A study case was set up to identify existing services and solutions from EGI and EUDAT that could address the data pre-processing, post-processing, publishing needs of these two ESFRI projects. The outcome of the pilot is expected to be directly applicable to EISCAT_3D, and indirectly by other ESFRIs of ENVRI. In cooperation with EISCAT-3D representatives in ENVRI, EGI.eu will try to find best suitable solutions for data pre-processing of primary data and post-processing toward publishing.
The design of the next generation incoherent scatter radar system, EISCAT_3D, opens up opportunities for physicists to explore many new research fields. On the other hand, it also introduces significant challenges in handling large-scale experimental data which will be massively generated at great speeds and volumes. This challenge is typically referred to as a big data problem and requires solutions from beyond the capabilities of conventional database technologies. To identify existing services and new services that can tackle the EISCAT_3D big data challenge, a collaboration has been formed in February 2013 among EISCAT_3D, EGI and the EUDAT infrastructures under the ENVRI project.
Phase 1 Proof of concept architecture draft
A 'Towards a Big Data Strategy for EISCAT-3D' document is emerging from the collaboration and it outlines a project that would take the first steps towards defining the EISCAT_3D big data strategy.
- 'Towards a Big Data Strategy for EISCAT-3D' presentation (pdf) during 16th EISCAT International Symposium 2013
Phase 2 Requirements gathering
Following questionnaires has been used to collect requirements from EISCAT data managers and scientists:
For scientists: https://www.surveymonkey.com/s/ENVRI-EISCAT_Scientists
For data managers: https://www.surveymonkey.com/s/ENVRI-EISCAT_Data_managers
Phase 3 Prototype system based on technologies and resources of EGI and EUDAT
Development and pilot deployment of OSGC - OpenSource Geospatial Catalogue
Presentation: EGI OpenSearch Catalogue Appliances for EISCAT 3D
OSGC is an Open Source implementation of an OpenSearch GeoSpatial Catalogue compliant to OGC 10-32r3 specification, developed by EGI.eu (http://www.egi.eu/) under the ENVRI (http://envri.eu/) project.
OSGC provides a catalogue engine built on top of a PostgreSQL+Postgis database, which exposes a cusmizable OpenSearch interface.

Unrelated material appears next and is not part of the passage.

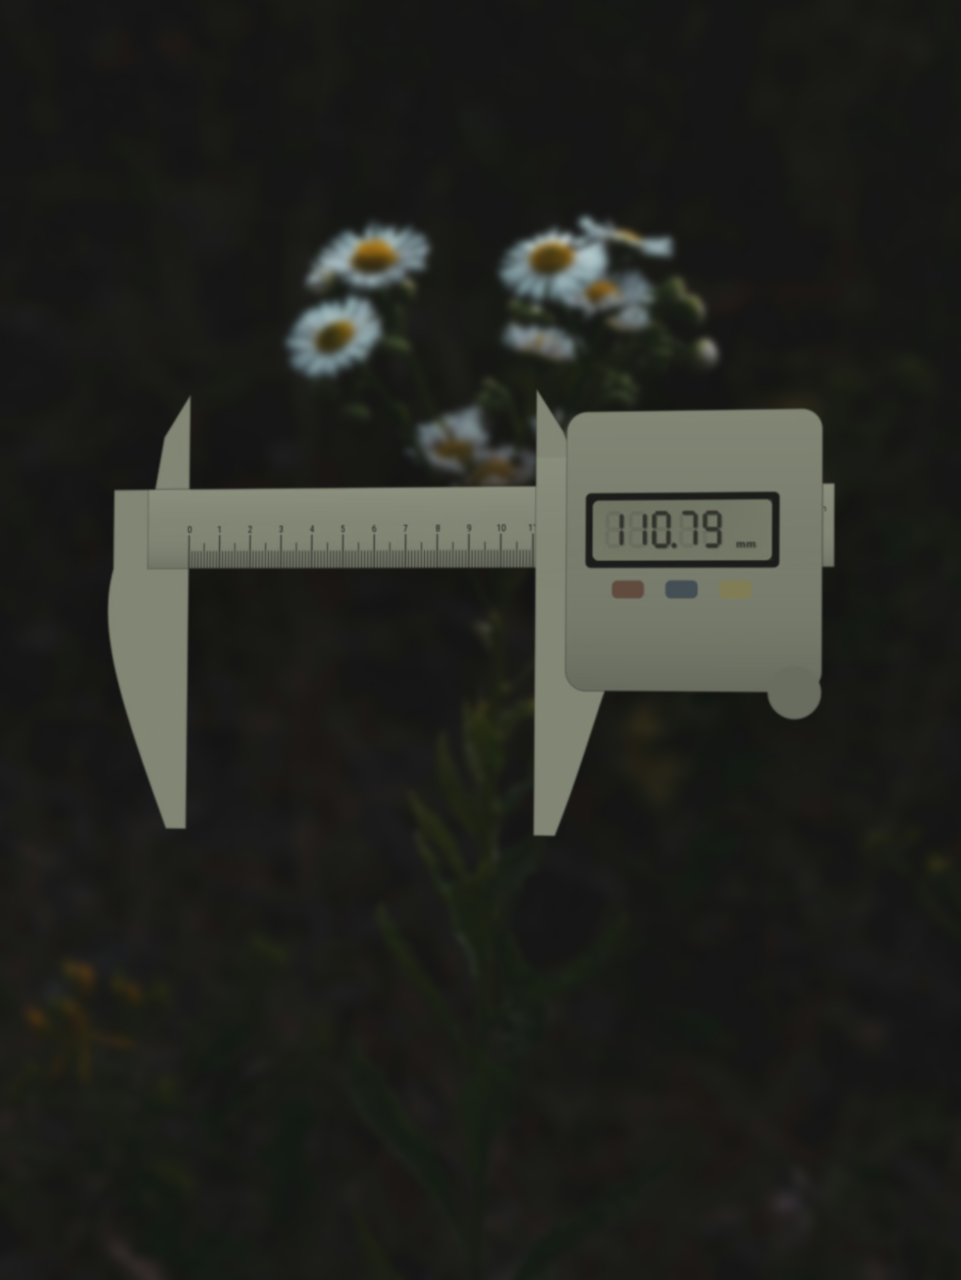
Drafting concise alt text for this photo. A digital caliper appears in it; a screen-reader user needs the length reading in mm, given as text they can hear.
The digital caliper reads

Most of the application configuration can be set from the Admin web interface, while Data Administrators have a separated Dropbox interface, which ease the management of the catalog and the data storage, and a Data Gateway interface, which controls access to data and produces data access statistics.
- OpenSearch catalogue engine with customizable output formats, products metadata, query schema, input formats (for ingestion).
- Web admin interface (to offer the catalog as a Platform-As-A-Service on the Cloud).
- Dropbox, to automatically extract metadata, register it into the catalogue and optionally push the data file into Cloud or other connected storage.
- Data Gateway interface, to control access to data, produce data access statistics and bridge non-http protocols
- OpenSearch web client interface, with the possibility to execute it remotely or as a standalone application (for integration into Cloud Virtual Laboratories PaaS services) and cumulative download (with shop-chart functionality).